Schekman can't pinpoint the origins of this drive to serve, but he thrives on it. “I've had the benefit of the scientific enterprise and I feel that those who are capable have to stand up so that young people can have the same benefits. I'm well organized and am capable of doing it, so I do it. But I wouldn't do it if I didn't enjoy it.”

Schekman's predilections surfaced early. Wandering around science fairs during junior high school “really turned me on,” he says. “I liked the feel of it—people doing their own things, competing for awards.” In 8th grade, he set up metal-capped honey jars in his bedroom, each containing a different type of dirty water. In this makeshift lab, Schekman grew protozoa and then used a toy microscope to see which creatures flourished best in which types of scum.

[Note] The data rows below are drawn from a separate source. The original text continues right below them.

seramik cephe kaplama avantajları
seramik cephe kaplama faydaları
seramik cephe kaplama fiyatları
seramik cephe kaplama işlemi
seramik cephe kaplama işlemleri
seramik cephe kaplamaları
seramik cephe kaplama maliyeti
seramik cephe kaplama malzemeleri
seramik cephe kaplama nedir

After winning several county science fairs, he took fifth place in the California State Science Fair, an achievement for which Vin Scully, announcer for the L.A. Dodgers, interviewed him on television. Schekman was thrilled. “I had hit the big leagues,” he says. “I was a Dodgers fan and he was It, Mr. Dodger.”

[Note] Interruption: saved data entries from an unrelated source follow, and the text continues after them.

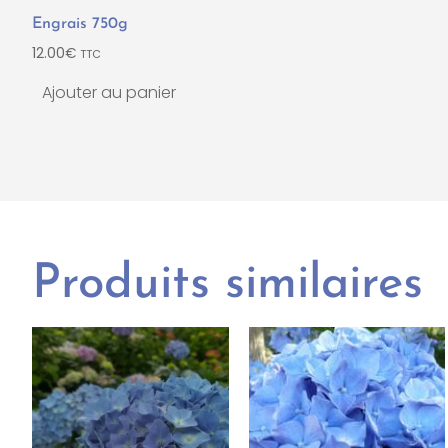
Engrais 750g
12.00
€
TTC
Ajouter au panier
Produits similaires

Schekman first figured he would be a doctor, he says, “because I didn't know any better.” When he was an undergraduate at the University of California, Los Angeles, The Atlantic Monthly serialized James Watson's new book, The Double Helix, and Schekman found himself diving into each installment. “Then I knew,” he says. “None of this medicine for me. Working in a lab … really resonated with me.” Realizing that he needed biochemistry “to get to the depth of what I was interested in,” he apprenticed with master biochemist Arthur Kornberg while a graduate student at Stanford University. Kornberg knew how to “relentlessly dissect a problem,” Schekman says.

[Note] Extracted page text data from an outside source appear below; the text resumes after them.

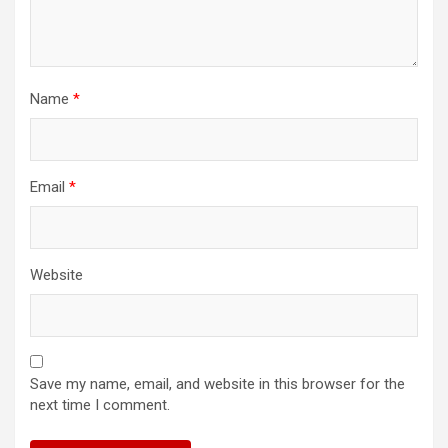
Name
*
Email
*
Website
Save my name, email, and website in this browser for the
next time I comment.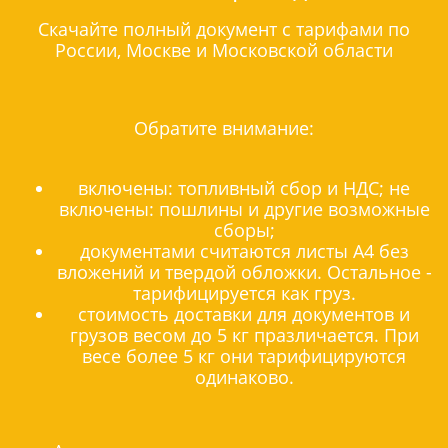
Скачайте полный документ с тарифами по
России, Москве и Московской области
Обратите внимание:
включены: топливный сбор и НДС; не
включены: пошлины и другие возможные
сборы;
документами считаются листы А4 без
вложений и твердой обложки. Остальное -
тарифицируется как груз.
стоимость доставки для документов и
грузов весом до 5 кг празличается. При
весе более 5 кг они тарифицируются
одинаково.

He got more out of the Kornberg lab than lessons in how to tease apart a biological process and reconstitute it from its parts. There he met a postdoc named Bill Wickner, who introduced him to two central figures in his life: Nancy Walls, whom Schekman later married, and the process of membrane assembly. Late at night, Schekman and Wickner ran experiments, played Scrabble, and plotted how to probe this emerging field of research. Schekman became intrigued by the notion that he might study membranes with the techniques Kornberg used to untangle the intricacies of bacterial DNA replication.